Effect of plasma formation on the double pulse laser excitation of cubic silicon carbide

TL;DR

This study uses time-dependent density functional theory to analyze how plasma formation affects the efficiency of double pulse laser excitation in cubic silicon carbide, revealing that plasma dynamics significantly influence excitation outcomes.

Contribution

It introduces three approaches to model plasma formation during double pulse laser excitation in 3C-SiC, highlighting the impact of plasma state on excitation efficiency.

Findings

Plasma formation alters the excitation efficiency.

Lower electron temperature increases excitation efficiency.

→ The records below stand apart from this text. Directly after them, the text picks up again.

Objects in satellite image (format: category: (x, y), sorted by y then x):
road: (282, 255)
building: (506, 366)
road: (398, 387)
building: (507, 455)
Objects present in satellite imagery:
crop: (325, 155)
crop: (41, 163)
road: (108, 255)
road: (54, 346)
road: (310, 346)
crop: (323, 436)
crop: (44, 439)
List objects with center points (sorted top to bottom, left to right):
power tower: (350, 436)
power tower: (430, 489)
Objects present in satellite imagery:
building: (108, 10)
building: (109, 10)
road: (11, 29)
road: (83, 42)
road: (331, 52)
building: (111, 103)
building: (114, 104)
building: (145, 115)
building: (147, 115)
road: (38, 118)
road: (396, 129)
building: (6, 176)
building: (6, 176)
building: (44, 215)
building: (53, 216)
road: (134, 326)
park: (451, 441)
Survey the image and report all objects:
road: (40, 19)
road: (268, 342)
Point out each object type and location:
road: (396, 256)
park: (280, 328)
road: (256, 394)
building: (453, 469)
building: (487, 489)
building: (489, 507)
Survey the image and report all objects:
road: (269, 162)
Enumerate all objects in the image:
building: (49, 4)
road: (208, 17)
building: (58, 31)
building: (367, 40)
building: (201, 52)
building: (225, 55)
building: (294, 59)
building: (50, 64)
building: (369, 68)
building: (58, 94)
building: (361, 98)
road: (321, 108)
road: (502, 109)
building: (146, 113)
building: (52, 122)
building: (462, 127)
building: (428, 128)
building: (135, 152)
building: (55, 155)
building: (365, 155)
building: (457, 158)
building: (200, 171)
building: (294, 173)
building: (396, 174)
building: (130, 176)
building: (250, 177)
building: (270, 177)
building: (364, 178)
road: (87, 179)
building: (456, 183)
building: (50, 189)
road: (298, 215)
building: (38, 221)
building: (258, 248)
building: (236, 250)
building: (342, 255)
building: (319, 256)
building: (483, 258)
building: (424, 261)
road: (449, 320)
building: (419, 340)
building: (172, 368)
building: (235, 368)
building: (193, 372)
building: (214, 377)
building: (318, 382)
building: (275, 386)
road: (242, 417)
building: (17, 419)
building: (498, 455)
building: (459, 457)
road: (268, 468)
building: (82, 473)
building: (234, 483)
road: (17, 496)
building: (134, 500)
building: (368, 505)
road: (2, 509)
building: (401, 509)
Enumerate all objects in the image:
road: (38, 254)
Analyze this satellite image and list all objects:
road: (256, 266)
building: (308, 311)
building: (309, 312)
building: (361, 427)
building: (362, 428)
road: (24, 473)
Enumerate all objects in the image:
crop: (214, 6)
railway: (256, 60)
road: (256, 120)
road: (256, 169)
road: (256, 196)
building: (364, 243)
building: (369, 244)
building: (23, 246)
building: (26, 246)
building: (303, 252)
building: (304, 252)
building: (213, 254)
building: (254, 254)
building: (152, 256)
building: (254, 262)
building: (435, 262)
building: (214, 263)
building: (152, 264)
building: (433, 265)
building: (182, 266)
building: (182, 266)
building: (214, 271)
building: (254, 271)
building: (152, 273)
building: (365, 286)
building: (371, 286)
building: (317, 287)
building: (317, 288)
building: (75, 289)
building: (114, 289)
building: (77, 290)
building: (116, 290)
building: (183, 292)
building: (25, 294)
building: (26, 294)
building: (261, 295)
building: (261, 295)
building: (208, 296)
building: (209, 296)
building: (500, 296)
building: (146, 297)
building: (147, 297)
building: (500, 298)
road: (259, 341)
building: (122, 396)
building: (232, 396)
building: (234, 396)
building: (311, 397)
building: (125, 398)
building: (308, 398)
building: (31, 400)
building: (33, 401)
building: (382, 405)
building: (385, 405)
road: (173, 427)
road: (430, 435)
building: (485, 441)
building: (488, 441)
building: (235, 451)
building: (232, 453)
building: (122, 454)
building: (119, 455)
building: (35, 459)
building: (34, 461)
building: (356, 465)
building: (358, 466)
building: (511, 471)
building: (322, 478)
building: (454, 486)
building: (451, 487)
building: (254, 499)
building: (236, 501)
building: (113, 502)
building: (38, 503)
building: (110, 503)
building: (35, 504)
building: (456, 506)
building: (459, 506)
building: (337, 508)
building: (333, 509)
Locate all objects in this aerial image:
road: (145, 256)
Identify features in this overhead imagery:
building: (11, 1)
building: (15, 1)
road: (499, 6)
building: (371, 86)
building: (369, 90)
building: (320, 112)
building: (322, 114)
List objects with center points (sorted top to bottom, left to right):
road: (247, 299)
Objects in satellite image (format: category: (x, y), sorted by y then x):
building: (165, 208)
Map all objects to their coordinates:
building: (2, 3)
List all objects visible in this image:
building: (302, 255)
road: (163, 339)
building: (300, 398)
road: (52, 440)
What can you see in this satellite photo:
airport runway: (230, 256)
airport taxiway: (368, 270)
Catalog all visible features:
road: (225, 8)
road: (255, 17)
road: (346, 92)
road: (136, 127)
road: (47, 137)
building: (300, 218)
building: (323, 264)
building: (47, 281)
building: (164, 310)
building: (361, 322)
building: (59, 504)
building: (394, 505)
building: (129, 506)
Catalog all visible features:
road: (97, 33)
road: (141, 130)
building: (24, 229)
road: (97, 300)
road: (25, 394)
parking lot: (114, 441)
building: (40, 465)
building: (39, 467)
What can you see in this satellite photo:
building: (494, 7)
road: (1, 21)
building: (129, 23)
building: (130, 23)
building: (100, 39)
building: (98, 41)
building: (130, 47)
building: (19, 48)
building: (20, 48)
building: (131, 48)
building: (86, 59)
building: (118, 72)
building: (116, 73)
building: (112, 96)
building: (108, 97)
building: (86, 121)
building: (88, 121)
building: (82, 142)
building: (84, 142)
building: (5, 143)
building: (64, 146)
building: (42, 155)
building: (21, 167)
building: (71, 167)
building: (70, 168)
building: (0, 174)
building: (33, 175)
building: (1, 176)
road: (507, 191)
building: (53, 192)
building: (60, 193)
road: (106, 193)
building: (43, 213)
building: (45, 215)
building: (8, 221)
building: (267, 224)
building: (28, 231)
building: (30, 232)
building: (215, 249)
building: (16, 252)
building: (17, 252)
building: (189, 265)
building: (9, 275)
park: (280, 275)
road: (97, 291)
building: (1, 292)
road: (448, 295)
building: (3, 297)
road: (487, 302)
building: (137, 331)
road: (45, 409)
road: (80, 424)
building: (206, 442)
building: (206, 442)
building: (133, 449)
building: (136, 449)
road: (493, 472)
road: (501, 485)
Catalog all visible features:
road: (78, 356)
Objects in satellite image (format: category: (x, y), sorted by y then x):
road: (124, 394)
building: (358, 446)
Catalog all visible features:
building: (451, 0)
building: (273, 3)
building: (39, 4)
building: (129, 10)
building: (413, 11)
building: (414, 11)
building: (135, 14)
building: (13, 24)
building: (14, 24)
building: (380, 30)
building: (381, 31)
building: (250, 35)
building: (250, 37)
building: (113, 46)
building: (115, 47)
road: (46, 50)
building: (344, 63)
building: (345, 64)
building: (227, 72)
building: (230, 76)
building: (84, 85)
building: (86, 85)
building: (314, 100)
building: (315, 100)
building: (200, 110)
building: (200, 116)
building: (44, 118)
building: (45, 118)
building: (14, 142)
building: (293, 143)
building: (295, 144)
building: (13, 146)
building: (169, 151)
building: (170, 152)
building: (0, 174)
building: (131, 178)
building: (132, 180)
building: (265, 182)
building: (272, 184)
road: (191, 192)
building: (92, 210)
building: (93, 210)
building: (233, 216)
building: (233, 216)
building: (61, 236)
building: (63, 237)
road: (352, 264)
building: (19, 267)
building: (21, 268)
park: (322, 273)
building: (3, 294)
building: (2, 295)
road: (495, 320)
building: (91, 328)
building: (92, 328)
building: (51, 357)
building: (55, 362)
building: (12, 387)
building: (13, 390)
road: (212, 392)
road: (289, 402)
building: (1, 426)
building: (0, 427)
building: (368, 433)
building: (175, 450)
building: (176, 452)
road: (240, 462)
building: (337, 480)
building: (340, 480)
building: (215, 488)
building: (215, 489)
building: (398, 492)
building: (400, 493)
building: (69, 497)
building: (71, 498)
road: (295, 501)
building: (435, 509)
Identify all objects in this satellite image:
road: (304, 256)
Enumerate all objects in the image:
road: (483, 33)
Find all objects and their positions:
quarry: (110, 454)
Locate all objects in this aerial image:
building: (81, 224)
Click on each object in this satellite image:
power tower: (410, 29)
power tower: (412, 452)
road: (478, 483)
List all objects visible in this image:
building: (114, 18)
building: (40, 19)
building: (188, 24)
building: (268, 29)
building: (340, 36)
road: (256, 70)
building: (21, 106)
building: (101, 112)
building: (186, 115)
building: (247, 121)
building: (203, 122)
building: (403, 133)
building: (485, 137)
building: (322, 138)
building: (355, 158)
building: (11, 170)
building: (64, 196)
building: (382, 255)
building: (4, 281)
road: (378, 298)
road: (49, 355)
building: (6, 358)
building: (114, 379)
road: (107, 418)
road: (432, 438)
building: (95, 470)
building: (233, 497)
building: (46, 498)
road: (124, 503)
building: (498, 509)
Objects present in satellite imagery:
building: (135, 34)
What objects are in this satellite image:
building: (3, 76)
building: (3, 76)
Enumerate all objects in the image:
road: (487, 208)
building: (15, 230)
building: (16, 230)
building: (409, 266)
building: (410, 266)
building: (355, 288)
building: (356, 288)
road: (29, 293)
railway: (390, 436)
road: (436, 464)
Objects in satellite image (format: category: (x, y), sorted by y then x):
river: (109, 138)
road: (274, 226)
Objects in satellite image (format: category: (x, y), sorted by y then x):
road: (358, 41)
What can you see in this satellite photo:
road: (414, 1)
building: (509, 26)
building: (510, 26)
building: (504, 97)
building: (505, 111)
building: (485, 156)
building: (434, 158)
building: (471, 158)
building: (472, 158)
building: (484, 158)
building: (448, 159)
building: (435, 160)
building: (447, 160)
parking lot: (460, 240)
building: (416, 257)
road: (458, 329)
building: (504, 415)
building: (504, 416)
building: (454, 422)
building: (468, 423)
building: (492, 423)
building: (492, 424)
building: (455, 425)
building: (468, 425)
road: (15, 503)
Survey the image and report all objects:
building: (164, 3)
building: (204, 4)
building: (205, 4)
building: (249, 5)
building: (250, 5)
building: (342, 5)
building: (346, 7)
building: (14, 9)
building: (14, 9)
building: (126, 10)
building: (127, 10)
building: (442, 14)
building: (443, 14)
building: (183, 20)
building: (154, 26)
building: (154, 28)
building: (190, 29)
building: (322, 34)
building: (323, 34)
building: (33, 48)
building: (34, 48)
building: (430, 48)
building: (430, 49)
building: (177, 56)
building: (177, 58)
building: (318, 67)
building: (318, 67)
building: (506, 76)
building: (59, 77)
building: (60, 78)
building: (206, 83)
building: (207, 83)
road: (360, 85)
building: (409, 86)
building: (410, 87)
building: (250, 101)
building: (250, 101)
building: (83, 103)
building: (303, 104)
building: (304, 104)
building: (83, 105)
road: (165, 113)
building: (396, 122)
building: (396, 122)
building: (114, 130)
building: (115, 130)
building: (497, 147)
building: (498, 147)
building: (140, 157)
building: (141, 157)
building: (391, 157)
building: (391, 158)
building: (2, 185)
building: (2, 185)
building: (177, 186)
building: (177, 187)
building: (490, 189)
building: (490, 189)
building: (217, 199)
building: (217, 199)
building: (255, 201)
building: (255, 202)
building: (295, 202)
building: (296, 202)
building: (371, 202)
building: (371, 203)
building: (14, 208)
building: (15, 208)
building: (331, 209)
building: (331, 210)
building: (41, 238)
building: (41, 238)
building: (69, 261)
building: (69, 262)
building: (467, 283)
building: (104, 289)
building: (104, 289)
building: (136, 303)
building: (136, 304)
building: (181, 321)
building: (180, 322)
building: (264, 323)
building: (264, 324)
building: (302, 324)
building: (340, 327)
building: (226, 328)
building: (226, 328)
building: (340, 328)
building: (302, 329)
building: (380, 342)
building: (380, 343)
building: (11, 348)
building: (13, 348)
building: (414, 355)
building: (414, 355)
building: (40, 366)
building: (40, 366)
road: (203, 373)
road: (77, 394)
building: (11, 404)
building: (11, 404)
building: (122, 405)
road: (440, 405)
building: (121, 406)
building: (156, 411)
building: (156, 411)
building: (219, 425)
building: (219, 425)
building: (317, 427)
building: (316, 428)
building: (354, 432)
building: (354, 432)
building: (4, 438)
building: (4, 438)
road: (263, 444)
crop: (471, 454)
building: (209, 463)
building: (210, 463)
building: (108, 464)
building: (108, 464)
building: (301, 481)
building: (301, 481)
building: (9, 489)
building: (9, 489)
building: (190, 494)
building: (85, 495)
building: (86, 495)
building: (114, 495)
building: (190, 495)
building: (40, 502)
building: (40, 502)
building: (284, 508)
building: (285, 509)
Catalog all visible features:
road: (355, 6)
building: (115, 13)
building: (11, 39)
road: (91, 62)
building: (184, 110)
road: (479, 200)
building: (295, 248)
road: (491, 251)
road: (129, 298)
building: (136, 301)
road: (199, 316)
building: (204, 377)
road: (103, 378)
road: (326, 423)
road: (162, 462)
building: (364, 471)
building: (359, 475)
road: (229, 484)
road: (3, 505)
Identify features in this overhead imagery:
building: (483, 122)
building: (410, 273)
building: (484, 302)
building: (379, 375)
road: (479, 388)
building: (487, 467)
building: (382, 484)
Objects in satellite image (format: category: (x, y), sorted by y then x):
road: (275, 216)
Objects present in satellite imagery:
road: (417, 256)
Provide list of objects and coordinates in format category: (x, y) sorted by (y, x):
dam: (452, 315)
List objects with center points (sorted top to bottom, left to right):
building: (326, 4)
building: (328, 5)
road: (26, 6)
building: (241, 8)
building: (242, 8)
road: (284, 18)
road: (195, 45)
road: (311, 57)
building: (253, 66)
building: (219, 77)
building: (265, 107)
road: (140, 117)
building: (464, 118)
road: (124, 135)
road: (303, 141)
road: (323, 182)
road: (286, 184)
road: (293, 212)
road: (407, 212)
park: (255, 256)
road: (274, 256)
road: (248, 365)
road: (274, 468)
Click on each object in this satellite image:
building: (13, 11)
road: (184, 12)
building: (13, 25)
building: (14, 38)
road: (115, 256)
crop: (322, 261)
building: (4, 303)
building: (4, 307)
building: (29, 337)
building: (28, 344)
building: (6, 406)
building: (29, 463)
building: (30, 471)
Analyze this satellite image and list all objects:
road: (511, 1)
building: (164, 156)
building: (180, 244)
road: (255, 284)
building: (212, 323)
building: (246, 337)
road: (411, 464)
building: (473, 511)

Simple double pulse approach is less accurate.

Abstract

We calculate the electron excitation in cubic silicon carbide (3C-SiC) caused by the intense femtosecond laser double pulses using time-dependent density functional theory (TDDFT). We assume the electron distributions in the valence band (VB) and the conduction band (CB) based on three different approaches to determine the dependence of the plasma that is formed on the excitation by the first pulse. First, we consider the simple double pulse irradiation, which does not include the electron-electron collisions and relaxation. Second, we consider the partially thermalized electronic state, in which the electron temperatures and numbers in the VB and the CB are defined independently. This assumption corresponds to the plasma before the electron-hole collisions becomes dominant. The third approach uses the fully thermalized electron distribution, which corresponds to a timescale of hundreds fs. Our results indicate that the simple double pulse approach is the worst of the three, and show that the plasma formation changes the efficiency of the excitation by the second pulse. When the electron temperature decreases, the laser excitation efficiency increases as a result.